● Consigne
Reprenez l'article sur les larmes en politique et prolongez-le à partir de sa dernière phrase.

● Extrait fourni
Larmes politiques

Pleurer face aux médias est un outil de communication comme un autre. Les plus grands dirigeants s'y sont essayés.

Il laisse passer un silence, une larme, et poursuit. Le président américain Barack Obama a pleuré lors de son discours du 5  janvier en évoquant les enfants américains qui, chaque année, perdent la vie dans des fusillades. De façon récurrente, par compassion, par chagrin, en écoutant la chanteuse Aretha Franklin ou pour remercier son équipe de campagne, le président américain n'hésite pas à laisser émerger son émotion. Et il n'est pas le seul. Car il n'est pas rare de voir des présidents ou des politiques s'adonner à une séance lacrymale. Pleurer, depuis toujours, fait partie de la politique.

" Les larmes des hommes politiques ne sont pas étrangères aux sensibilités qui dominent à un moment donné ", énonce Emmanuel Fureix, maître de conférences en histoire à l'université Paris-Est Créteil et auteur de La France des larmes. Deuils politiques à l'âge romantique (1814-1840). Sous la Révolution française, il est commun de s'épancher à l'Assemblée, par émotion ou par attendrissement. Les députés " versent des torrents de larmes lorsqu'ils prêtent serment à la Constitution de 1791 ", s'amuse l'historien. Ces émotions profanes permettent à la communauté de se souder.

● Entrées répertoriées
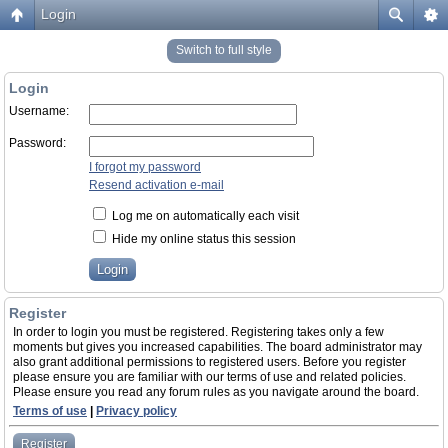
Login
Switch to full style
Login
Username:
Password:
I forgot my password
Resend activation e-mail
Log me on automatically each visit
Hide my online status this session
Register
In order to login you must be registered. Registering takes only a few
moments but gives you increased capabilities. The board administrator may
also grant additional permissions to registered users. Before you register
please ensure you are familiar with our terms of use and related policies.
Please ensure you read any forum rules as you navigate around the board.
Terms of use
|
Privacy policy
Register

● Réponse
Sous la Restauration s'opère ensuite un " ressourcement par les larmes, censées réconcilier la société avec elle-même et restaurer un sentiment politique et religieux après la Révolution et la Terreur, considérées comme un excès de passions ", poursuit l'historien. Leurs partisans commémorent la mort de Louis XVI ou de Marie-Antoinette pour expier ce qu'on appelle alors les " crimes de la Révolution ". C'est dans ce contexte qu'il faut replacer cette gravure représentant un ultraroyaliste les yeux mouillés, un mouchoir entre les mains. " L'ultraroyalisme était identifié à l'obsession maladive du deuil de la Révolution ", explique Emmanuel Fureix.

Une rigidification des comportements s'opère ensuite, dans la seconde partie du XIXe  siècle. " La sensibilité s'est retournée en sensiblerie ou en sentimentalisme ", commente Anne Vincent-Buffault, chercheuse au laboratoire de changement social et politique à l'université Paris-Diderot et auteure du livre Histoire des larmes. Si pleurer est considéré comme naturel chez les femmes, les hommes de pouvoir, eux, doivent savoir se maîtriser et ne se laisser aller à aucun épanchement en public, sauf lors d'occasions particulières comme le deuil. " Ce changement a lieu en réaction à la Révolution française. Le discours contre-révolutionnaire veut se démarquer des hommes sensibles qui versaient si facilement des larmes alors qu'ils avaient répandu le sang ", poursuit l'historienne. C'est aussi le siècle où le privé et le public se dissocient clairement. Pleurer est associé à l'intime et donc au privé. Mais si les bourgeois s'arrêtent de sangloter au XIXe  siècle, le peuple continue d'aller au théâtre pour pleurer. " La presse s'en donne alors à cœur joie et parle d'“incontinence des larmes” ", rappelle Anne Vincent-Buffault.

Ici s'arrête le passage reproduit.